A explicação está na própria rotina das primeiras urnas eletrônicas. Segundo Giuseppe Janino, um dos profissionais envolvidos no desenvolvimento do equipamento, em 1996 os recursos de áudio dos computadores eram bastante limitados. Por isso, foi criado um aviso sonoro diferenciado para informar ao mesário que o eleitor havia concluído a votação com sucesso.

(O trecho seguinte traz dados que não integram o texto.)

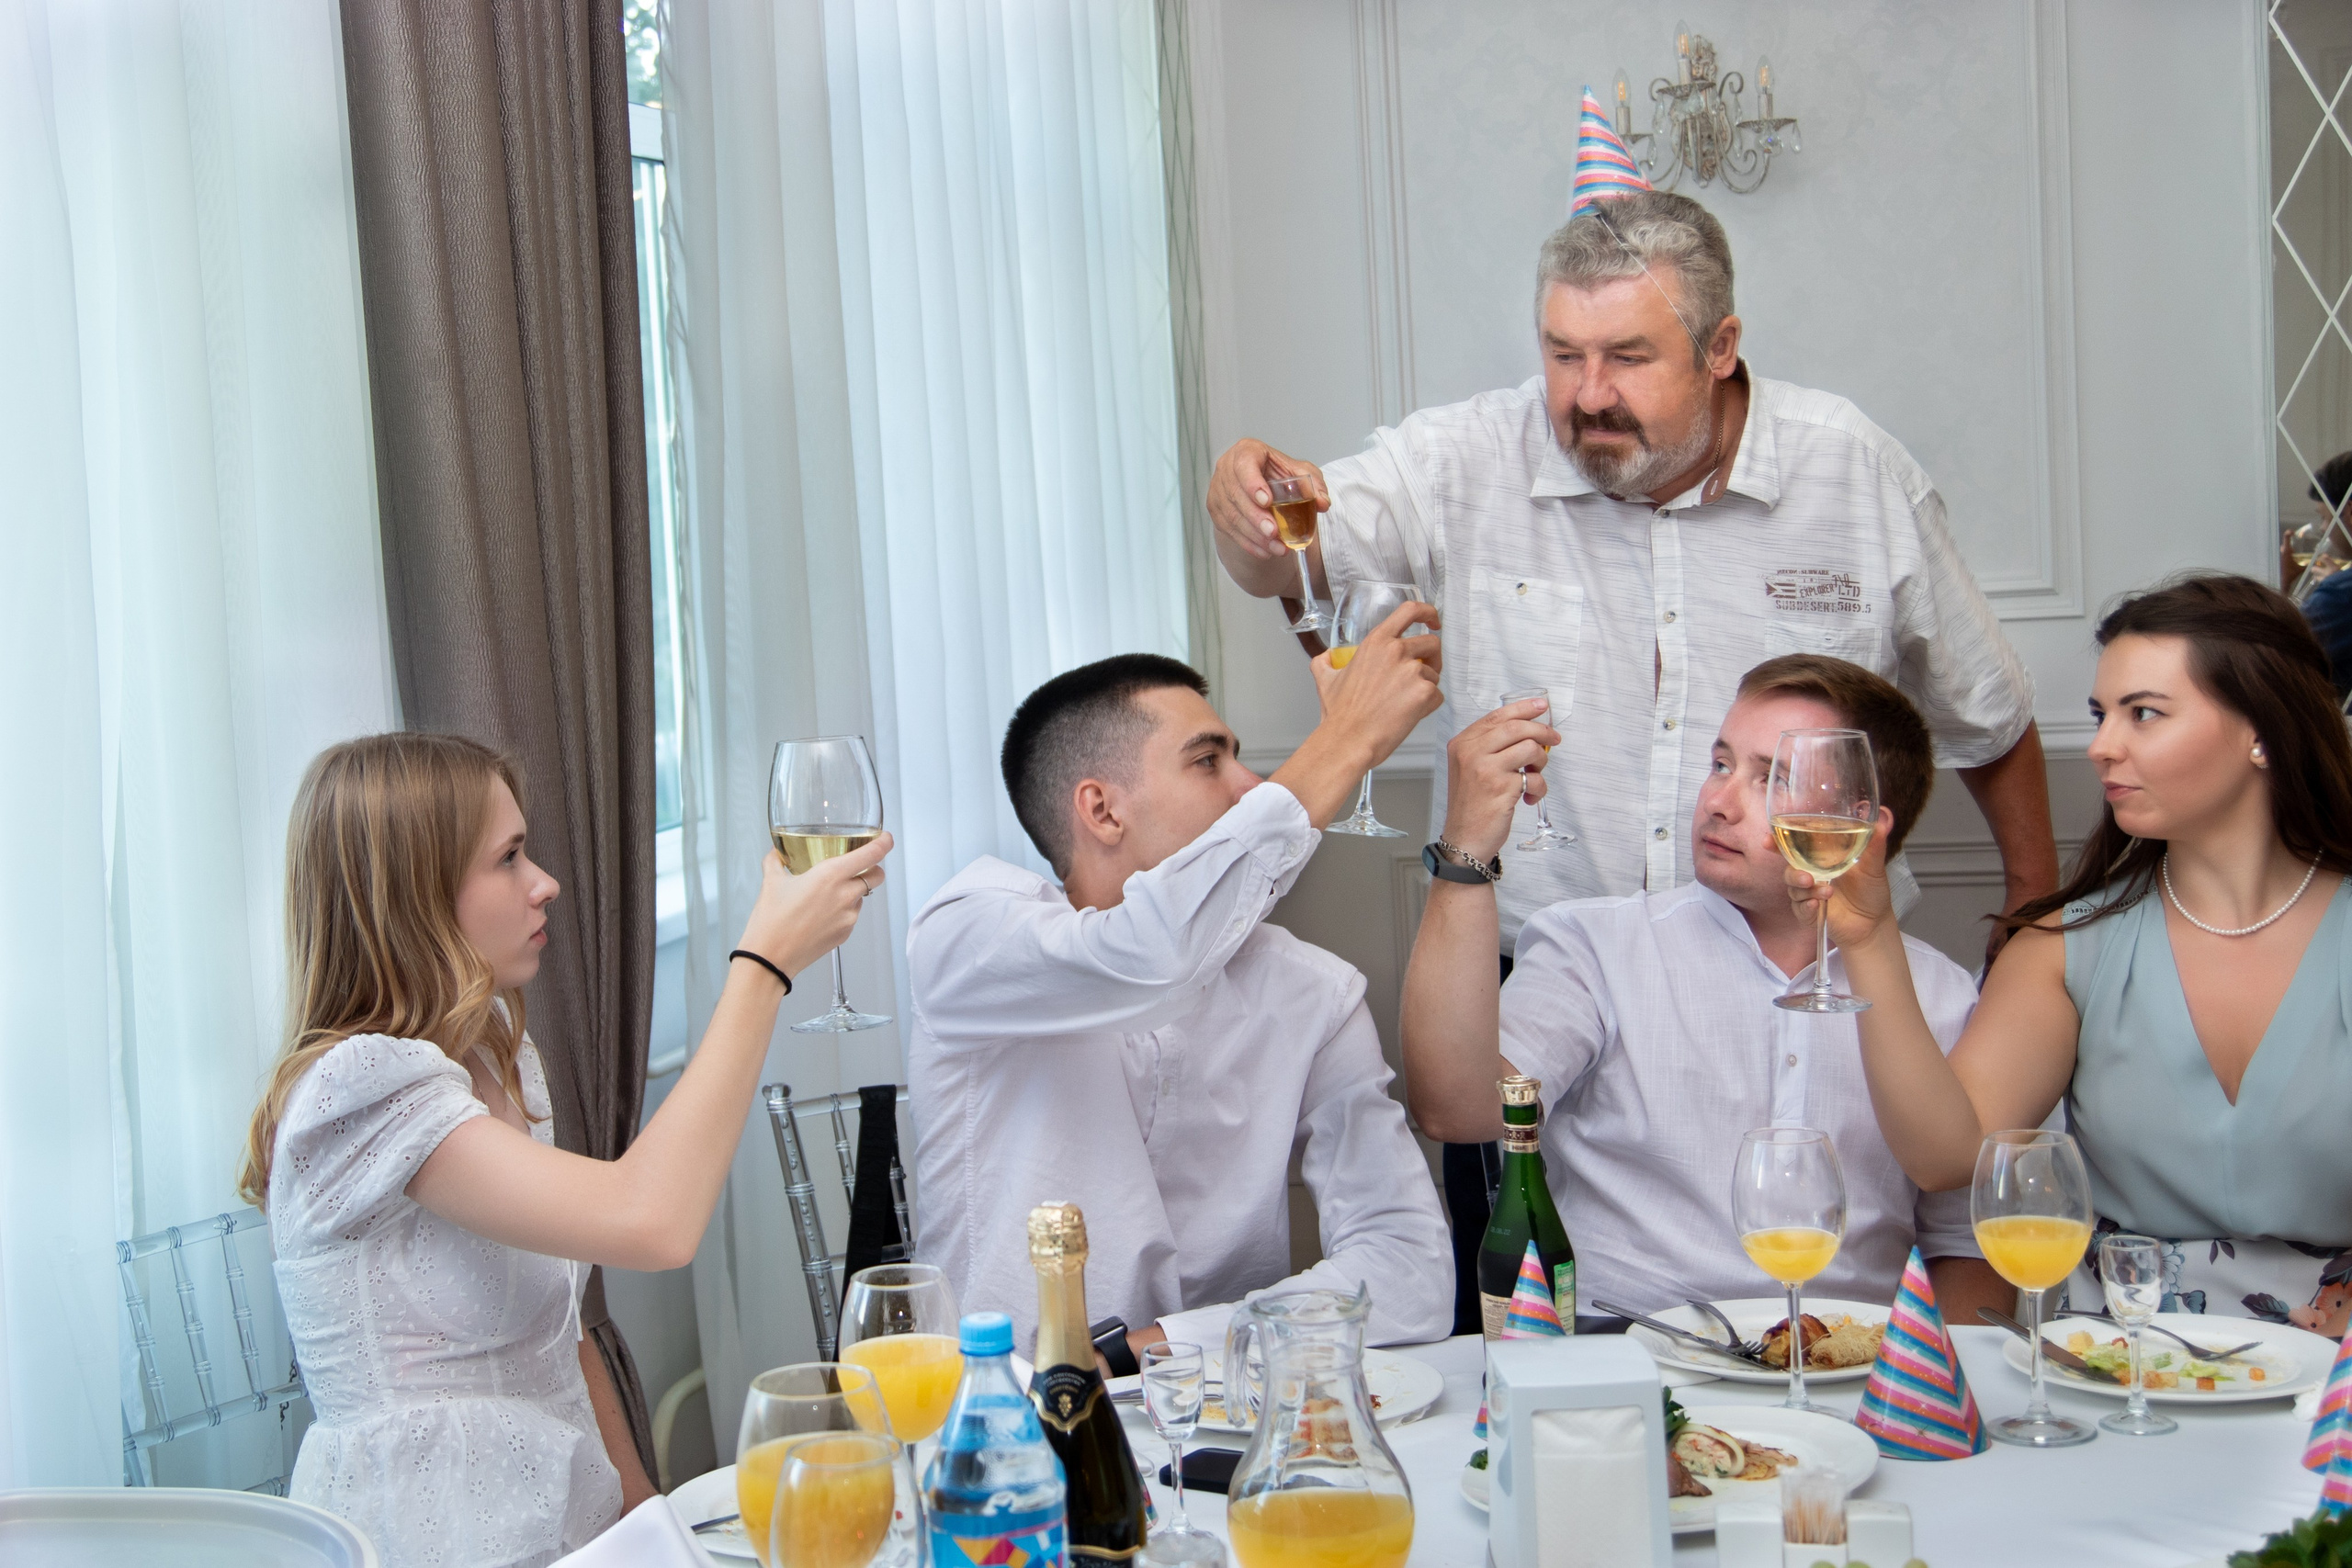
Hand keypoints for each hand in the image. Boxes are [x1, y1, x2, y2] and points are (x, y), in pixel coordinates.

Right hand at [736, 833, 893, 983]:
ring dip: (853, 891)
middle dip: (873, 868)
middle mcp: (846, 895)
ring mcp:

A sequência de sons acabou se incorporando à rotina dos pleitos e passou a ser facilmente reconhecida pelos brasileiros. Em 2026, ano em que a urna eletrônica completa 30 anos, o “pilili” ganhou ainda mais destaque ao dar nome à mascote oficial das eleições, apresentada pelo Tribunal Superior Eleitoral (TSE).
Batizada de Pilili, a personagem foi inspirada justamente na onomatopeia associada ao som emitido pela urna quando o eleitor confirma o voto. Segundo o TSE, a mascote integra as ações de comunicação das Eleições 2026 e foi criada para aproximar a Justiça Eleitoral, especialmente das novas gerações.
O som que nasceu como um simples aviso técnico, portanto, acabou se transformando em uma das marcas sonoras mais reconhecidas das eleições brasileiras.